Latchup is the most common problem in the CMOS transistor. Mainly causes due to the formation of BJTs (PNP and NPN) and can be prevented using Guard Rings.

First of all, this is the most important VLSI interview question. Most of the interview guys prefer to ask this question to check the basics of the candidate regarding MOS and its second-order effects.
You must also read these topics which I am listing below.

1. Non-ideal characteristics of MOSFET such as Velocity Saturation, Mobility degradation, Channel length modulation (CLM), body effect, subthreshold conduction, DIBL (Drain induced barrier lowering), BTBT (Band to band tunneling), GIDL (Gate induced barrier lowering),
2. the Tunneling effect,
3. Latchup,
4. Stack effect,
5. Charge sharing effect,
6. Short channel effects, and Narrow channel effects.

Latchup:

Latchup is a condition in which the parasitic components such as PNP and NPN transistors give rise to the establishment of low resistance conducting path between VDD (Supply) and GND (ground).

 

The above circuit shows a CMOS Inverter circuit and the parasitic components. In addition to PMOS and NMOS, the circuit is composed of an NPN transistor, a PNP transistor, and two resistors connected between power and ground rails.

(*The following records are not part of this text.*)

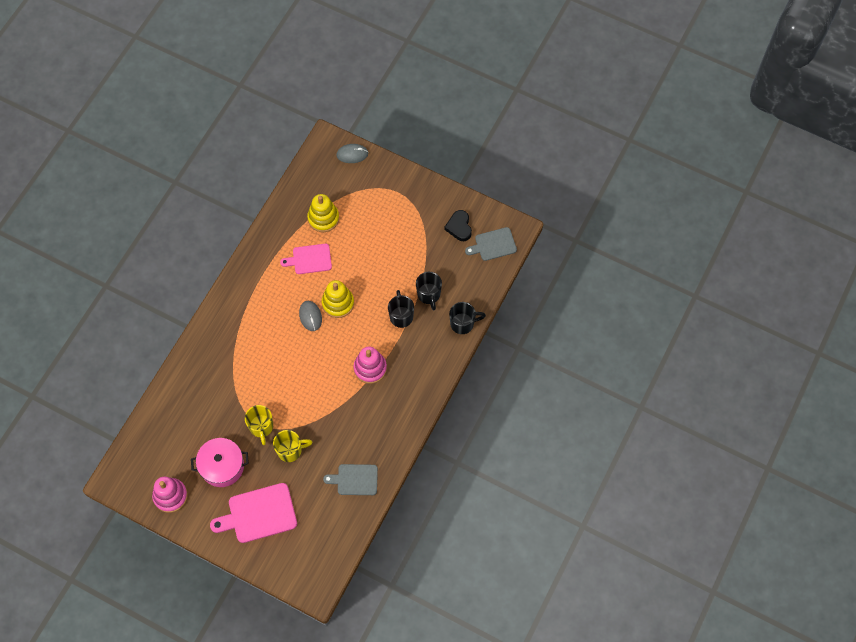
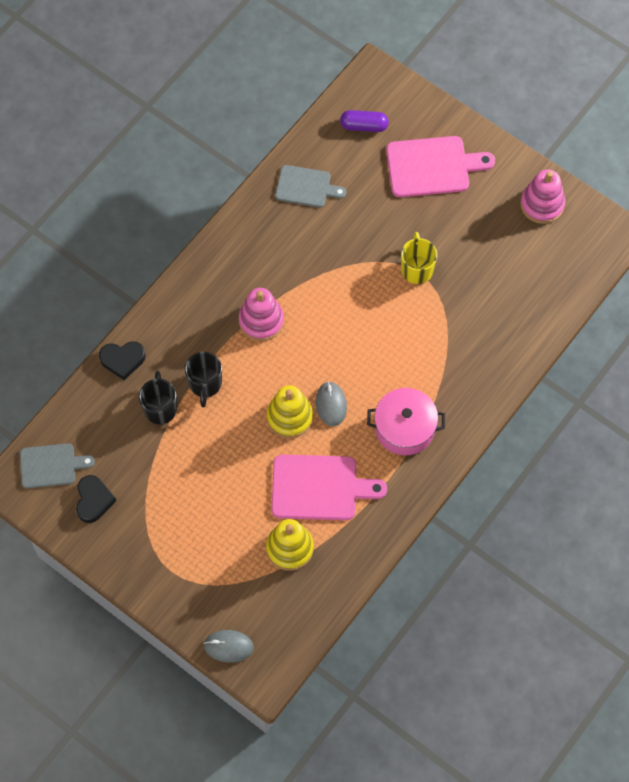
camera: 170 degrees left, 0 degrees up
pink pot [191,438,249,487] -> pink pot moved to [367,388,445,455]
yellow mug [273,430,312,462] -> none
pink cutting board [280,244,332,274] -> pink cutting board [272,454,387,520], size x1.55
black mug [449,302,486,334] -> black heart [99,341,146,380]
none -> purple capsule [340,110,389,132]

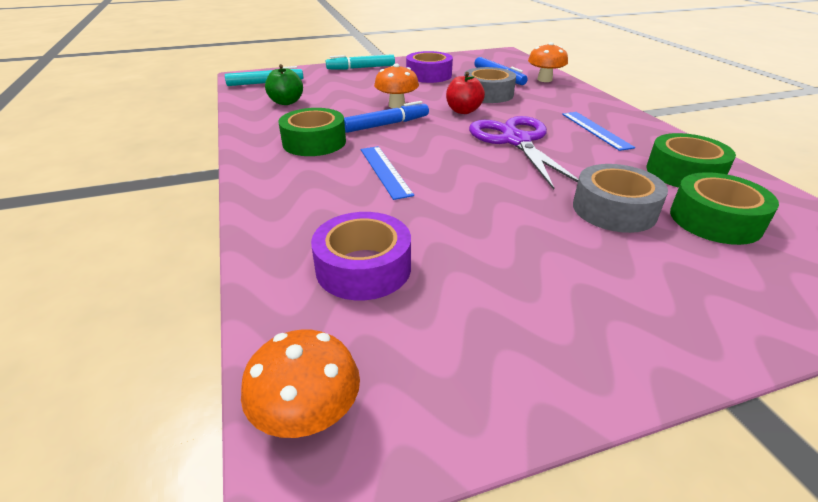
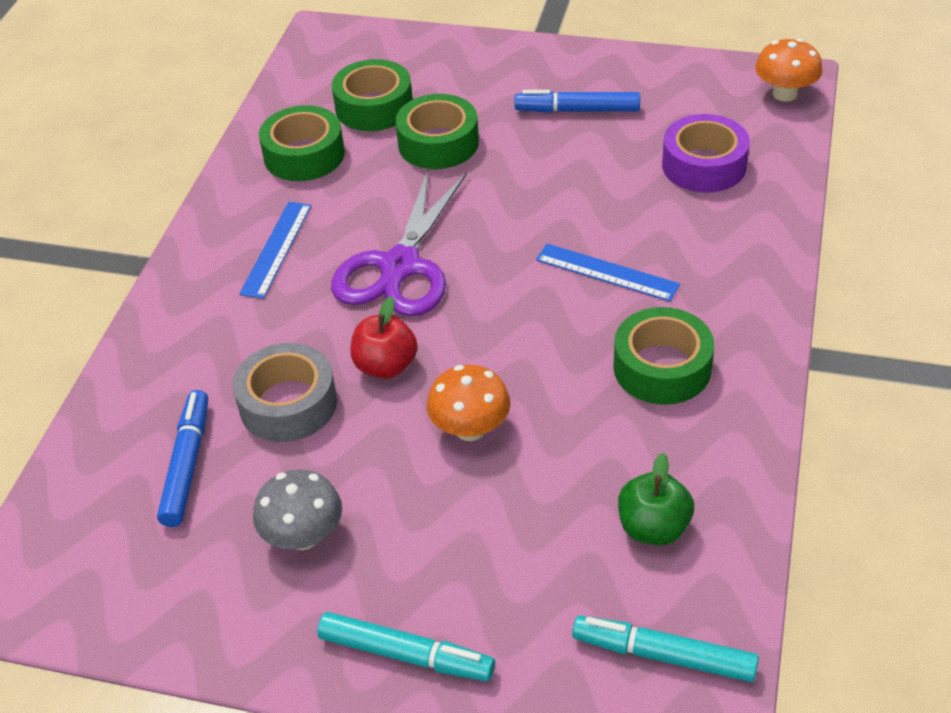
camera: 145 degrees left, 10 degrees up
blue marker [344,101,429,133] -> blue marker moved to [514,90,640,113]
blue ruler [361,146,414,200] -> blue ruler turned 75 degrees counterclockwise [536,244,680,302]
purple tape [406,51,453,83] -> grey mushroom [253,470,342,550]
orange mushroom [528,42,568,82] -> none
grey tape [573,164,668,233] -> green tape [395,94,479,169]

The NPN transistor is formed between the Grounded N diffusion source, P substrate, and N-well. and The PNP transistor is formed between P-type drain, N-well, and P substrate.

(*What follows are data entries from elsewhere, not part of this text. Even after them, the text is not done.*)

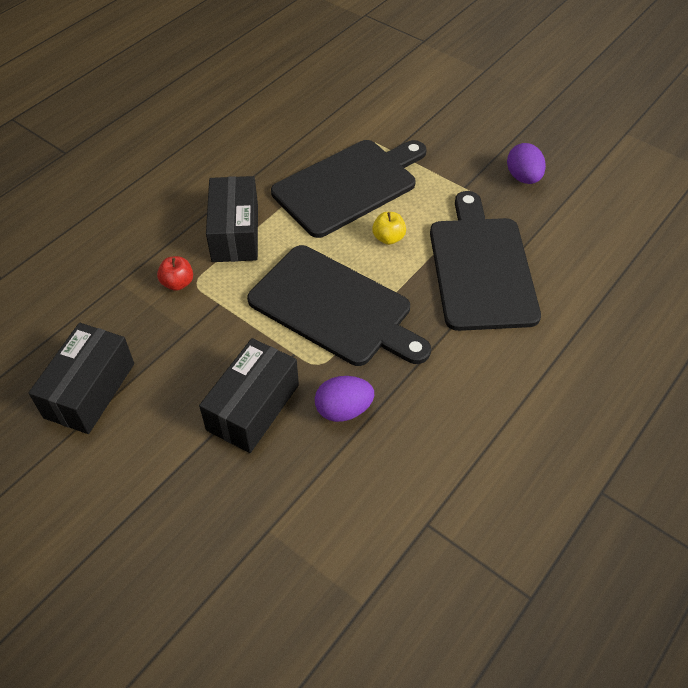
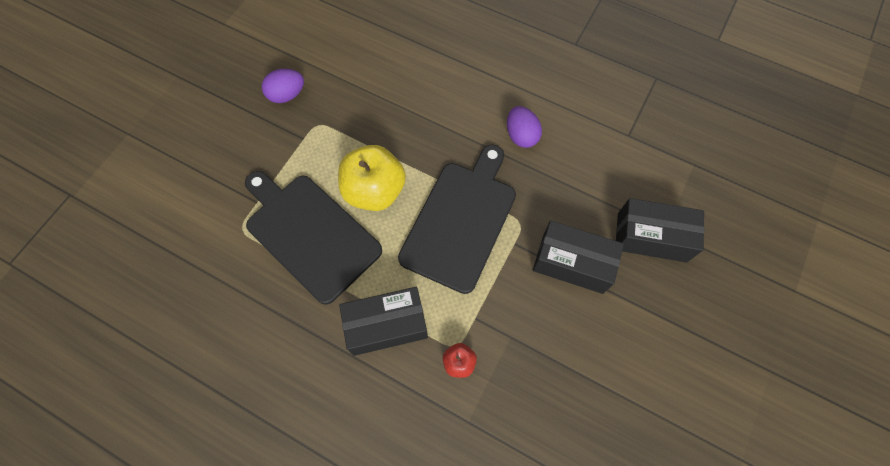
camera: 100 degrees left, 15 degrees up
black box [29,323,134,434] -> black box moved to [616,198,704,263]
purple egg [315,376,374,422] -> purple egg moved to [507,106,542,148]
yellow apple [372,212,406,245] -> yellow apple [338,145,406,211], size x2.18
black cutting board [430,191,541,331] -> none

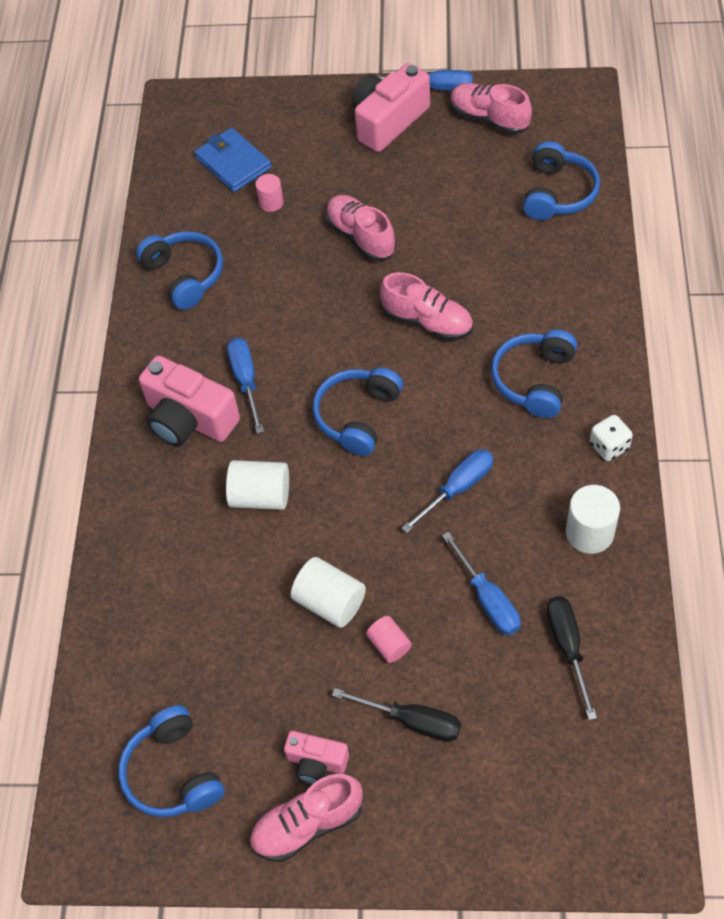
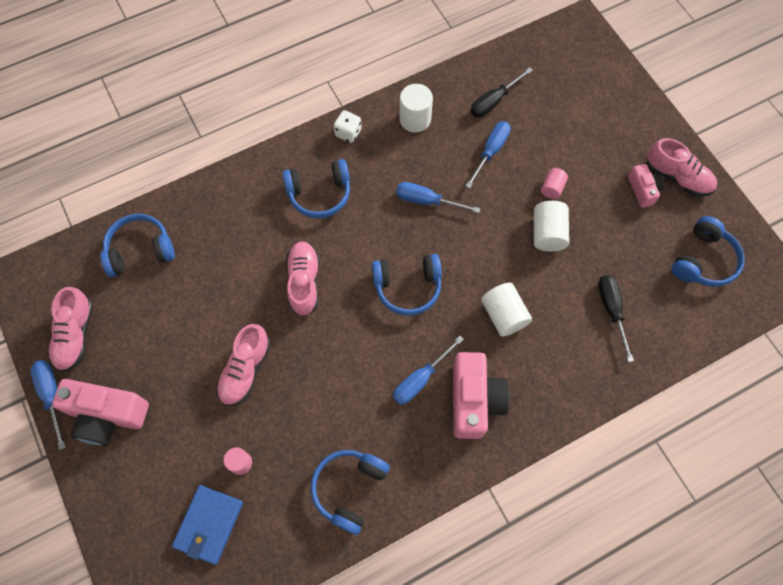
camera: 125 degrees left, 10 degrees up
black screwdriver [332,688,461,742] -> black screwdriver moved to [598,275,634,362]

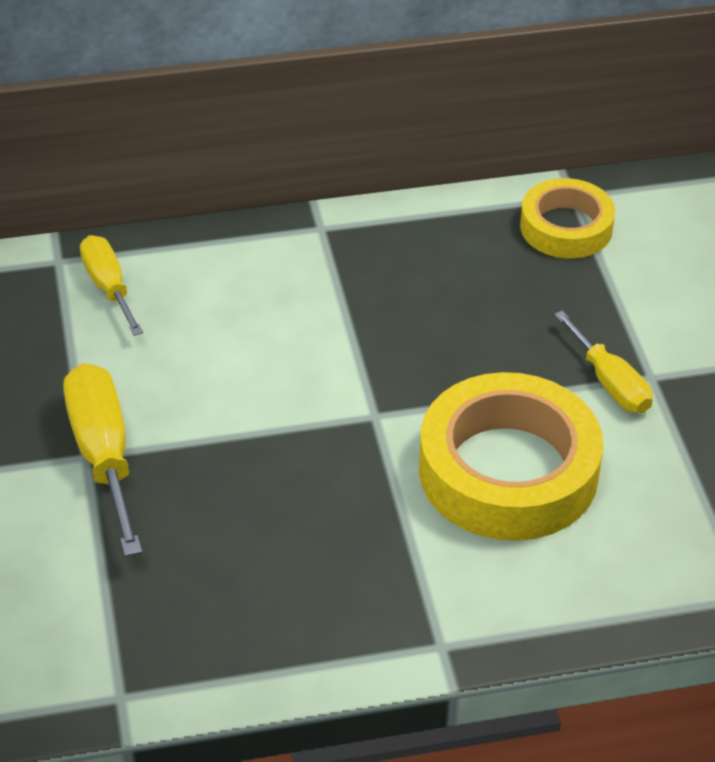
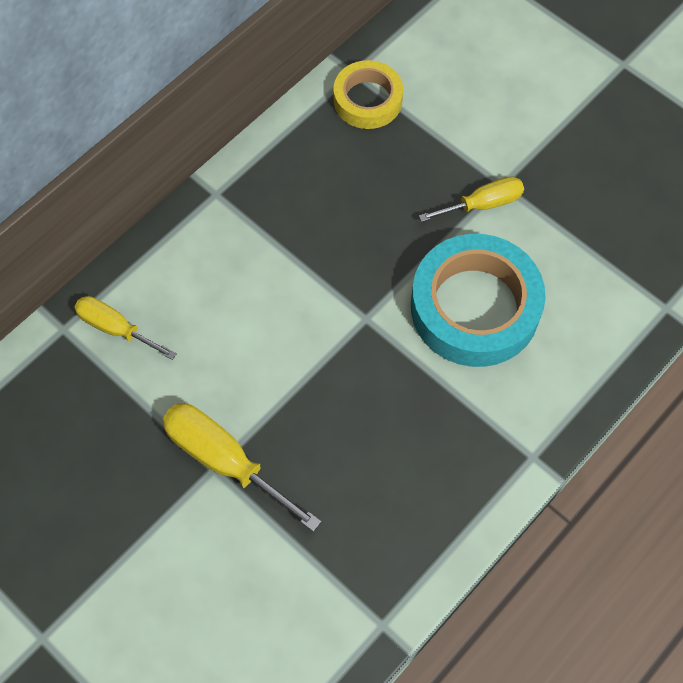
camera: 35 degrees left, 20 degrees up
yellow tape [419,372,603,541] -> turquoise tape [411,234,546,367]
yellow screwdriver [554,311,653,413] -> yellow screwdriver turned 45 degrees counterclockwise [419,177,524,222]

And the 2 resistors are due to resistance through the substrate of MOS, resistance through the substrate, and well taps. The cross-coupled transistors form a Bistable Silicon Controlled Rectifier (SCR) and ordinarily, both BJTs are off.

Latchup Cause:

Latchup can be triggered when the transient currents flow through the substrate during normal chip power-up.
Or When external voltage outside the normal operating range is applied.

Latchup effects:

If the substantial current flows into the substrate Vsub (Substrate voltage) will rise, turning ON the NPN transistor. this pulls current through the Rwell resistor bringing down Vwell and turning ON the PNP transistor.

The PNP transistor’s current intern rises Vsub, initiating the +ve feedback loop between VDD and GND, which persists until the power supply is turned off or the power wires melt.

Latchup prevention techniques:

1. Reducing Rsub (Substrate Resistance) by making High Substrate doping level and Reducing Rwell (Well Resistance) by making low resistance contact to (GND) that is place substrate and well taps close to each other.

2. Input-Output (I/O) pads are essentially susceptible to Latchup because external voltages can ring below GND or above VDD, which causes forward biasing the junction between Drain and Substrate or Drain and well and injecting the current into the Substrate.

3. Guard rings should be used to collect the currents.

4. SOI (Silicon on Insulator) avoids Latchup entirely because they have no parasitic bipolar structures.

5. The process with VDD less than 0.7volts is immune to Latchup because BJT never has a large Base to Emitter Vbe to turn ON.

6. The n-type transistors or NMOS transistors must be clustered together near the Ground and PMOS transistors must be clustered together near the Supply Voltage VDD.

Each and every well must have at least one tap in it. and A tap must be placed for every 5 to 10 transistors.